Halogenated metabolites are produced e. g. by lignin degrading fungi and may be available to organohalide respiring anaerobes in natural environments. However, it is unclear if there is any connection between aerobic biological halogenation and anaerobic dehalogenation. The aims of this study were to answer this question and to shed some light on microbial halogenation and dehalogenation involving halide ions other than the well studied chloride (e. g. bromide, fluoride).

Using Sulfurospirillum multivorans and Desulfitobacterium hafniense strain PCE-S and their purified tetrachloroethene (PCE) reductive dehalogenases as a model system, dehalogenation of brominated alkenes was investigated and compared with that of their chlorinated analogues. A lower stereospecificity as well as a similar reaction mechanism of the debromination as compared with the dechlorination was found.

As a model for halogenating fungi, Bjerkandera adusta strain Ud1 was studied for halogenating enzyme production. The versatile peroxidases of this fungus were found to possess brominating activity. For the first time, a fluoride-dependent activity was observed with the versatile peroxidases as well as manganese peroxidases from B. adusta. A hypothesis of fluoride activation of long-range electron transfer pathway(s) in manganese peroxidase was brought up.
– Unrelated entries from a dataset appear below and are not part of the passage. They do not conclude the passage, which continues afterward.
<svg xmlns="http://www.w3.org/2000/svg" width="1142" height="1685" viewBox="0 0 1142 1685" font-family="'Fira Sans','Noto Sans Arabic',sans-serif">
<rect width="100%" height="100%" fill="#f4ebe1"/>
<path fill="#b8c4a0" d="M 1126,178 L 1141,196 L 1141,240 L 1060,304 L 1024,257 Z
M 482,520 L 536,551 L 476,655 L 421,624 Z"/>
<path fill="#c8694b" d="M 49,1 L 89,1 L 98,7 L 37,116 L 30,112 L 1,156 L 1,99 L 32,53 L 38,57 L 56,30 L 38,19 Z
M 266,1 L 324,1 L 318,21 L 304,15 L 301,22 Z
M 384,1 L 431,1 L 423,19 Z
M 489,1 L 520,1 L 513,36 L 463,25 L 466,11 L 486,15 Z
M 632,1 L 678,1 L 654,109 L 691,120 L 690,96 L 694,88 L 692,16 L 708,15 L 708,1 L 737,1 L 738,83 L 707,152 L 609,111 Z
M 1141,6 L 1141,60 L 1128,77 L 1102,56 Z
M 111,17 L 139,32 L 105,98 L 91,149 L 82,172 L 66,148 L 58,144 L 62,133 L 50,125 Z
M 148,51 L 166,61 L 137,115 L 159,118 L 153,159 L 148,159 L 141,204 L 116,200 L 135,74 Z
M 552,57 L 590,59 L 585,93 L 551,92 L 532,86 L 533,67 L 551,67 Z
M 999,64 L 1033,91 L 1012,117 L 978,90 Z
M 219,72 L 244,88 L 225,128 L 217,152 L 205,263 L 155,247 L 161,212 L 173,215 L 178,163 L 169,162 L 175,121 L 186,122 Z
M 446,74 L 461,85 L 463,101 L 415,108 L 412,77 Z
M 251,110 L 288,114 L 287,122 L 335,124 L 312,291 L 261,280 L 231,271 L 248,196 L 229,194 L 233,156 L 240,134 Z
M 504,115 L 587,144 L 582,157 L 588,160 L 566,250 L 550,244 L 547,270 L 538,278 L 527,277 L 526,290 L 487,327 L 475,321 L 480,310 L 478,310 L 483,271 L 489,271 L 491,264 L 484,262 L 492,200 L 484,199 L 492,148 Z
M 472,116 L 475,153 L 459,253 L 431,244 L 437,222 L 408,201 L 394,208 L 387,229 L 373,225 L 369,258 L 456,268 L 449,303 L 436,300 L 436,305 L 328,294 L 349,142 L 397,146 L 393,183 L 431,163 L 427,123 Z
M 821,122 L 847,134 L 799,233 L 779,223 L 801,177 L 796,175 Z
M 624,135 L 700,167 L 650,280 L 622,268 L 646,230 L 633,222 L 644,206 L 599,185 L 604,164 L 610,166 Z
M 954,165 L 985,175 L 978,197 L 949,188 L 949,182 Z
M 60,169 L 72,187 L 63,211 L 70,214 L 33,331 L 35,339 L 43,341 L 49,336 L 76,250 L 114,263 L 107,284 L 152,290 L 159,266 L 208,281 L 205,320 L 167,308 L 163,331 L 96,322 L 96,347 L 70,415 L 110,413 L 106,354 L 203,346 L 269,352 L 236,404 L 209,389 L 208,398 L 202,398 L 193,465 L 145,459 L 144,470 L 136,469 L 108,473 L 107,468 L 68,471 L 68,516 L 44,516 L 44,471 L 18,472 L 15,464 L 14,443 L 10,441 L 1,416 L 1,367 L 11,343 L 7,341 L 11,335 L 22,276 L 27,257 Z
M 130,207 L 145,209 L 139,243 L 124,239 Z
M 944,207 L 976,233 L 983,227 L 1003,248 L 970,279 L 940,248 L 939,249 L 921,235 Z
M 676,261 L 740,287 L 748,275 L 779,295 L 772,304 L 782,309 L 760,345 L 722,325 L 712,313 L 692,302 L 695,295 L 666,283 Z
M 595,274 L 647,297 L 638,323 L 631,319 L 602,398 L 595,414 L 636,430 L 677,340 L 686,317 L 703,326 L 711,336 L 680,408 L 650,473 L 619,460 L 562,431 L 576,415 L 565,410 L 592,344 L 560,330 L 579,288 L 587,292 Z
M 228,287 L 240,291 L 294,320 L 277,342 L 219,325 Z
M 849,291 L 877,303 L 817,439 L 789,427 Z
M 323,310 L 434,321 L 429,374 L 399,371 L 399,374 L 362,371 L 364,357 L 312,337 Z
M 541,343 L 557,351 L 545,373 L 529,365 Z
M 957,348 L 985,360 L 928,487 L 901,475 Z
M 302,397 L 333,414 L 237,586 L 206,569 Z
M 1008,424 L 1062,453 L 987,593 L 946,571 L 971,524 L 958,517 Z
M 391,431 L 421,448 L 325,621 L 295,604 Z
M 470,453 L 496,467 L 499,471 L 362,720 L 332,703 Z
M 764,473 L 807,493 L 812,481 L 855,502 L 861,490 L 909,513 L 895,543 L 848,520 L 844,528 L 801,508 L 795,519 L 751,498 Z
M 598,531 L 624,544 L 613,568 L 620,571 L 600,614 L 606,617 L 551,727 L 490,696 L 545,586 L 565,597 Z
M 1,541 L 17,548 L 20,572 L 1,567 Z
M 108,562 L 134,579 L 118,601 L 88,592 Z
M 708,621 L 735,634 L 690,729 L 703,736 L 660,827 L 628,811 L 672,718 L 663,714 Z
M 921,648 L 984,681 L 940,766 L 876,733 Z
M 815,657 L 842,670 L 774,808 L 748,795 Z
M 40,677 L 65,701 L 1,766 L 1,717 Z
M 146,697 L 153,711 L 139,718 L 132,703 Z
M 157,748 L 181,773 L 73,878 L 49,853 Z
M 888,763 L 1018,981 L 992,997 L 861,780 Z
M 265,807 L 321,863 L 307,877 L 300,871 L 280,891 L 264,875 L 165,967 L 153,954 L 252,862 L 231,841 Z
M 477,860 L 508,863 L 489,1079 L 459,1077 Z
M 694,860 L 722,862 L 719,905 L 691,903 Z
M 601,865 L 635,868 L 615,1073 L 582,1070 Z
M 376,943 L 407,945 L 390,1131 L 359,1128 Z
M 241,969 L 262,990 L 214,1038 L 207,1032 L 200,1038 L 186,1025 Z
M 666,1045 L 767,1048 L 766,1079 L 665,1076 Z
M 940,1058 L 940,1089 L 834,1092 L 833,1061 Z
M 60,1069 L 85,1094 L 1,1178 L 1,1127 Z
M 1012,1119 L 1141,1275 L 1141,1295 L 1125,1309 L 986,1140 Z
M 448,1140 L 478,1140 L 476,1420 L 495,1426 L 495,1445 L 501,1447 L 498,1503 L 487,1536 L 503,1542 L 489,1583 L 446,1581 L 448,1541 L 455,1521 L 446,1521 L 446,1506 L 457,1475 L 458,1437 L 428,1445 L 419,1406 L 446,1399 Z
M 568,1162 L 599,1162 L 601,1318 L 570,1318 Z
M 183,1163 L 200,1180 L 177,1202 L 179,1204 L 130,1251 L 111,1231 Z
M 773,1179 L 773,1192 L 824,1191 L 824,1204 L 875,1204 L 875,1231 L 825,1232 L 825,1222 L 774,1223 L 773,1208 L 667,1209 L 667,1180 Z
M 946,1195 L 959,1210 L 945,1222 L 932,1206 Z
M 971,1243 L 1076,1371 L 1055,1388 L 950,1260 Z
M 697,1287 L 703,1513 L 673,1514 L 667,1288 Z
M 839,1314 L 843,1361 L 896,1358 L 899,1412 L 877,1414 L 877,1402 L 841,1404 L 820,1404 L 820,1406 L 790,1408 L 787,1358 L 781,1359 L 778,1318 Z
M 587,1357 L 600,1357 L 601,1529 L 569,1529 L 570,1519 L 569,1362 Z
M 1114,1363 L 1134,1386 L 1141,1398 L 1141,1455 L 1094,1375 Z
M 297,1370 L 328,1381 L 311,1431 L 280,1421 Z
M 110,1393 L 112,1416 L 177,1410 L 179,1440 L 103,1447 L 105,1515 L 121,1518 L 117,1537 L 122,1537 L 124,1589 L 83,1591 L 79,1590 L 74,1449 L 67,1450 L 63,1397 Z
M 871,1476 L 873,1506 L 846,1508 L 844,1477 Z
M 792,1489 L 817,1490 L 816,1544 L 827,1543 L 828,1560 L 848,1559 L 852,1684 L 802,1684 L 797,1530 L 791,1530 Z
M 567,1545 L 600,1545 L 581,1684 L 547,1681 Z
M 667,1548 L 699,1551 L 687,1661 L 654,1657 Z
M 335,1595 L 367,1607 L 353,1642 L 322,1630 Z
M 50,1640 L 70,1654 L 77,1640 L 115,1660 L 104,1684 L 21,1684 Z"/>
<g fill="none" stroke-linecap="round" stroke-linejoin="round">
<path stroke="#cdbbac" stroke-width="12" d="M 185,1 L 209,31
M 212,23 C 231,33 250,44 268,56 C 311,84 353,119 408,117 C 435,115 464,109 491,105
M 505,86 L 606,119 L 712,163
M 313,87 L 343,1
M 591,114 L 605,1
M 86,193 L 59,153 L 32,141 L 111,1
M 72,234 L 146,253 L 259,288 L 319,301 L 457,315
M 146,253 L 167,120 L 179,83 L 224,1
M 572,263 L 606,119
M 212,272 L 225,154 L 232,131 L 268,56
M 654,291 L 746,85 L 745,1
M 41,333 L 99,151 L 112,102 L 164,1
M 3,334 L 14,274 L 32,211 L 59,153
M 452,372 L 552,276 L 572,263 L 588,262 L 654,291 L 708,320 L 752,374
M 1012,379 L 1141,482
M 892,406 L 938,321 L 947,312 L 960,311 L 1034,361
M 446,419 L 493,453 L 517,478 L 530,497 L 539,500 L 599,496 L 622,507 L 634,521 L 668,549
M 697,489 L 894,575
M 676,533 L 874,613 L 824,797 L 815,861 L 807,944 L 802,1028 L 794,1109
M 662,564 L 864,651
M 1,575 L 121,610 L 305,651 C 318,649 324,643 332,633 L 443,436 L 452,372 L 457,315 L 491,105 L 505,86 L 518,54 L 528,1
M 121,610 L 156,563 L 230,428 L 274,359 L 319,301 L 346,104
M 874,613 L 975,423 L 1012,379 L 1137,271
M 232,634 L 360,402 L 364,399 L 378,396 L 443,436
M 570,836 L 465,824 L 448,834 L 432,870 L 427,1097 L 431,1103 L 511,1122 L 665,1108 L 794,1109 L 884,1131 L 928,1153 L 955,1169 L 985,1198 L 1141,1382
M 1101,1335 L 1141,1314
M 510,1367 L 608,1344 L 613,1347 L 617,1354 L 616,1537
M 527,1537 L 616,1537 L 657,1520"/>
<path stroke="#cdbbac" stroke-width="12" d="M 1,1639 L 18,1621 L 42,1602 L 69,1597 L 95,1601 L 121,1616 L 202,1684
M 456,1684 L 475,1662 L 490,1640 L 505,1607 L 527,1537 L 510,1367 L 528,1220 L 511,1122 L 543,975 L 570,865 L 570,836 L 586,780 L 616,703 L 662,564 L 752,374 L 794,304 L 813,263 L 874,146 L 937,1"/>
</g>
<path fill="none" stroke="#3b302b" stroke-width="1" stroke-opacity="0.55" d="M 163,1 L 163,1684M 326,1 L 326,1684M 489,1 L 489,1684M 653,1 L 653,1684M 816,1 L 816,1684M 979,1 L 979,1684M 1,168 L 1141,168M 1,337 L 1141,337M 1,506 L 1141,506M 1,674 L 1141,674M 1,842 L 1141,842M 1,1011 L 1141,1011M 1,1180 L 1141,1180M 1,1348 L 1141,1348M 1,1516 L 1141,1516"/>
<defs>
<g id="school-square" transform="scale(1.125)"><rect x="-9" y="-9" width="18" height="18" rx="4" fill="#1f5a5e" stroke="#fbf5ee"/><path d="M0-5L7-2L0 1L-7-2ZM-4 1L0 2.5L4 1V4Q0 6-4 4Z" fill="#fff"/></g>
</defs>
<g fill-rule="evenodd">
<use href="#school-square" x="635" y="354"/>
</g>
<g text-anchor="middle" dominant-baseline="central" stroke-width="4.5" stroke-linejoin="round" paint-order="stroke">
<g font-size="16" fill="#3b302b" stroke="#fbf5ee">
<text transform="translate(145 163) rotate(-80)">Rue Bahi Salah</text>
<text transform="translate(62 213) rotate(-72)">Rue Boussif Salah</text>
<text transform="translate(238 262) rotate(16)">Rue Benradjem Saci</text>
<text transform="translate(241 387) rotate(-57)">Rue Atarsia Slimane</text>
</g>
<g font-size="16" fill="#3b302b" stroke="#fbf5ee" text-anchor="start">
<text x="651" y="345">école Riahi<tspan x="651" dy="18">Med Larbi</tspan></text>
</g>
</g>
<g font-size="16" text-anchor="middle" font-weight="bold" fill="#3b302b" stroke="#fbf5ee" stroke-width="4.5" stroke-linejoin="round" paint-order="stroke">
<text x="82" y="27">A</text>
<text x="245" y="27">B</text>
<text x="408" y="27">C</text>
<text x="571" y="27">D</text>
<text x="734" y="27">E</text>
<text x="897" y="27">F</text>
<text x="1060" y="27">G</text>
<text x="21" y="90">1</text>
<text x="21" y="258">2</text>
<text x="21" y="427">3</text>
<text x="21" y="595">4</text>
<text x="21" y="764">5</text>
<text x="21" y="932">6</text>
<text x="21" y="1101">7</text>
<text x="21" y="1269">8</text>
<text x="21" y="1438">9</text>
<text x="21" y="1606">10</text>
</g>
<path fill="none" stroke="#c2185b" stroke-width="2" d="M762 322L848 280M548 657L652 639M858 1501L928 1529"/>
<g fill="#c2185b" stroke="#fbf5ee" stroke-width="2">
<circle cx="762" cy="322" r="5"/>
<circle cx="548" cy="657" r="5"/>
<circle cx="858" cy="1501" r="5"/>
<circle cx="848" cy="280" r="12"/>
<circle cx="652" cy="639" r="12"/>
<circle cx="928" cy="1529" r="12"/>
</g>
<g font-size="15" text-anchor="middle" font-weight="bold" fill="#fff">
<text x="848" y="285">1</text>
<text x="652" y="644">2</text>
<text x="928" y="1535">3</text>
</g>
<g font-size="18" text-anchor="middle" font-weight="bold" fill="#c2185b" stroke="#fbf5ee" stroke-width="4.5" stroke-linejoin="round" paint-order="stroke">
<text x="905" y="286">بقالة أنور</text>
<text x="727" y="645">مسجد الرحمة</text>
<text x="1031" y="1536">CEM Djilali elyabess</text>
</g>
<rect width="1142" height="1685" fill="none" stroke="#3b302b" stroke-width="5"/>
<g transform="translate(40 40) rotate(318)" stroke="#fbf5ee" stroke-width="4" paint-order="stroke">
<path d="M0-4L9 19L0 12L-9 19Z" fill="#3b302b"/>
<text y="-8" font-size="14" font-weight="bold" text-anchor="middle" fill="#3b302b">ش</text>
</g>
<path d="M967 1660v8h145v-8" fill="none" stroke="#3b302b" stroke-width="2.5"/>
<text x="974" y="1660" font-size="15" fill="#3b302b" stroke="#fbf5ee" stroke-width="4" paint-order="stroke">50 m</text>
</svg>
Halogenated metabolites were produced by B. adusta strain Ud1, identified as 3-Cl-p-anisaldehyde and 3,5-dichloro-4-methoxybenzaldehyde, and were O-demethylated and dehalogenated by the anaerobe D. hafniense strain DCB-2.

Furthermore, an anaerobic mixed culture with O-demethylating and dehalogenating activity was enriched from forest soil, where ligninolytic enzyme activities were detected. These experiments point to an interaction between aerobic halogenating fungi and anaerobic dehalogenating bacteria.